Coming from OpenStack land where Ceph is used heavily, it's well known that you ...

x0x0 · on Nov 12, 2016

Also -- if you look at the infra updated from the linked article, they mention something about 3M updates/hour to a pg table ([1], slide 9) triggering continuous vacuums. This feels like using a db table as a queue which is not going to be fun at moderate to high loads.

[1] https://about.gitlab.com/2016/09/26/infrastructure-update/

pcarranza · on Nov 13, 2016

It's not updates, it's just querying, updates are not that bad, the main issue there was that the CI runner was keeping a lock in the database while going for the filesystem to get the commit, this generated a lot of contention.

Still this is something we need to fix in our CI implementation because, as you say, databases are not good queueing systems.

sytse · on Nov 13, 2016

For sure there is much we can improve to reduce DB updates, but we do use Redis for queues.

YorickPeterse · on Nov 13, 2016

> They probably could have saved themselves a lot of pain by talking to some Ceph experts still working inside RedHat for architectural and other design decisions.

We have been in contact with RedHat and various other Ceph experts ever since we started using it.

> I agree with other poster who asked why do they even need a gigantic distributed fs and how that seems like a design miss.

Users can self host GitLab.
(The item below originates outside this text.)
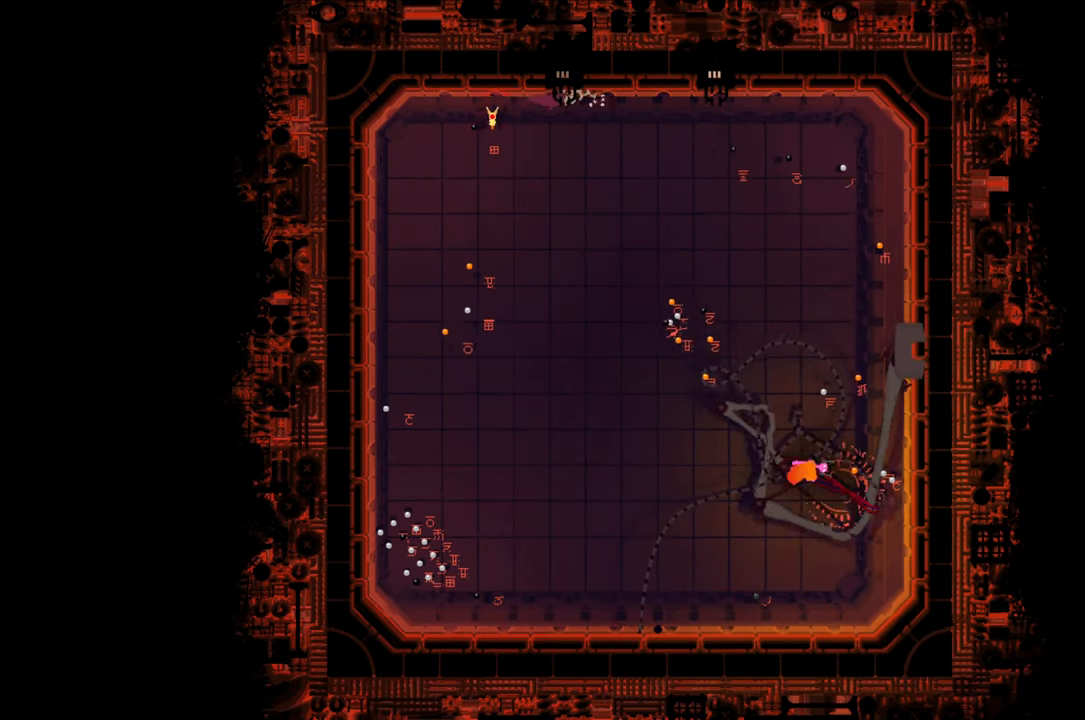
{"buttons": [], "left_stick": "up", "right_stick": "center", "events": []}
Using some complex custom block storage system would complicate this too much, especially since the vast majority of users won't need it.

sytse · on Nov 13, 2016

You're right. We talked to experts and they warned us about running Ceph on VMs and we tried it anyway, shame on us.

You do need either a distributed FS (GitHub made their on with Dgit http://githubengineering.com/introducing-dgit/, we want to try to reuse an existing technology) or buy a big storage appliance.

camkego · on Nov 13, 2016

Bingo! Seasoned developers and architects with 15-20+ years of experience would very likely question using software stacks like CephFS with warnings on it's website about production use! You really want no exotic 3rd party stuff in your design, and plain-Jane components like ext3 and Ethernet switches. Choosing a newer exotic distributed filesystem may really come back to bite you in the future.